Here i wrote a simple function to do it

function isRealObject($arrOrObject) {
    if (is_object($arrOrObject))
        return true;
    $keys = array_keys($arrOrObject);
    return implode('', $keys) != implode(range(0, count($keys)-1));
}

4 Comments

yeah...just noticed this new method , we are still using 7.x
This answer is technically incorrect because an array is still an array in PHP even if it has gaps in its numeric keys or is associative. Why is this answer upvoted? implode() glue can be omitted when an empty string is the desired glue. It seems that you've posted on the wrong page. stackoverflow.com/q/173400/2943403 already covers the topic that you are trying to cover.
@mickmackusa yes it is. but it should be a historical fault in php, in most languages , list array and object is obviously different. if you call json_object/json_array in mysql8 , you will know why we care for this
1

I came across this question while looking for is_countable.
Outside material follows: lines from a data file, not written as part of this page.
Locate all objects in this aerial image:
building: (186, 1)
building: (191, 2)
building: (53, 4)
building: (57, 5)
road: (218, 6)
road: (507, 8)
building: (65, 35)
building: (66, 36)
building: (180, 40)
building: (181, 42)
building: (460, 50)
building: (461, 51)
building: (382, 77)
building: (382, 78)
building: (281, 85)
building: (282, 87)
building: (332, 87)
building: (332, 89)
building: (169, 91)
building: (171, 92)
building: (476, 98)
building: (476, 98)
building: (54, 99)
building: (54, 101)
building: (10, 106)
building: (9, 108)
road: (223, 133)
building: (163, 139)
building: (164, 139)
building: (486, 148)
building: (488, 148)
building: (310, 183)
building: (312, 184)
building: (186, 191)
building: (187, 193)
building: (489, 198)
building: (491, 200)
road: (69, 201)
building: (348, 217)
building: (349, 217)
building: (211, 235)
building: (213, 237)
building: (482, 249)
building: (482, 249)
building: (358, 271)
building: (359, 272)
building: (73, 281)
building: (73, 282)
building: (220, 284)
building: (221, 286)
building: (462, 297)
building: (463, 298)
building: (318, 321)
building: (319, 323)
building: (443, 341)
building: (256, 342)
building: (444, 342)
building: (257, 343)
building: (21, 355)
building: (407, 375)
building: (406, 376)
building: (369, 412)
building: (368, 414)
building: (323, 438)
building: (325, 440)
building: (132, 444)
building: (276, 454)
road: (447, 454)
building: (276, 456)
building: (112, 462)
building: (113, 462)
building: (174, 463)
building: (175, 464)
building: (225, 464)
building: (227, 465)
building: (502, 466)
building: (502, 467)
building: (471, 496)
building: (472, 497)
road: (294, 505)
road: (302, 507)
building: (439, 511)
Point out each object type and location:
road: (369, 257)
Maybe it's of some use to somebody. https://www.php.net/manual/en/function.is-countable.php

Comments

0

object (use is_object)-----

stdClass Object
(
    [rest_food_items_id] => 137
    [rest_user_id] => 42
)

array (use is_array)----

Array
(
    [rest_food_items_id] => 137
    [rest_user_id] => 42
)

**

Example

**

if(is_object($data)){

}
if(is_array($data)){

}

2 Comments

it's right, for check array in object, and normal in array.
The accepted answer already provided these insights 5 years earlier on this page.
0

As of PHP 8.0, you can use Union types when writing functions, validating your paramter's type at runtime:

function test(array|object $something): void
{
    // Here, $something is either an array or an object
}

1 Comment

This answer is ignoring that the asked question has an else branch to handle non-array/non-object data.